WORK TO BE COMPLETED: A single number is wanted: how many lines of the data below include the string "regionalen"?

DATA TO PROCESS:
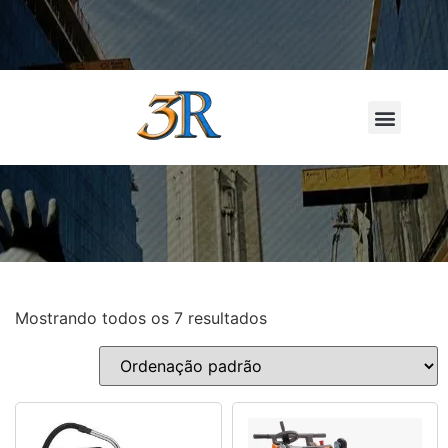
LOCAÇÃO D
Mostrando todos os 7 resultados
---
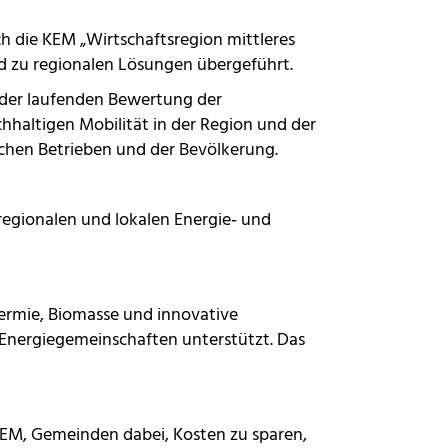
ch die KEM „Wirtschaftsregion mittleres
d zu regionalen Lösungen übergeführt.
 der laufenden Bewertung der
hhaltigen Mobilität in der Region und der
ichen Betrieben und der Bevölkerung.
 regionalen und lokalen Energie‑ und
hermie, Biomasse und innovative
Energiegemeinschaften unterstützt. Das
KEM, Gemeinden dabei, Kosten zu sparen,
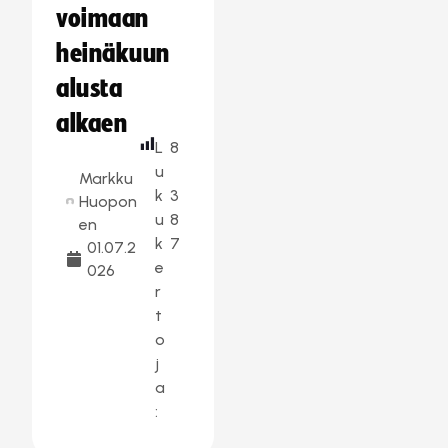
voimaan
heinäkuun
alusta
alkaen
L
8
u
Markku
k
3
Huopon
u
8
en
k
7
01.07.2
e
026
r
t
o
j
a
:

ANSWER FOR THE TASK: 2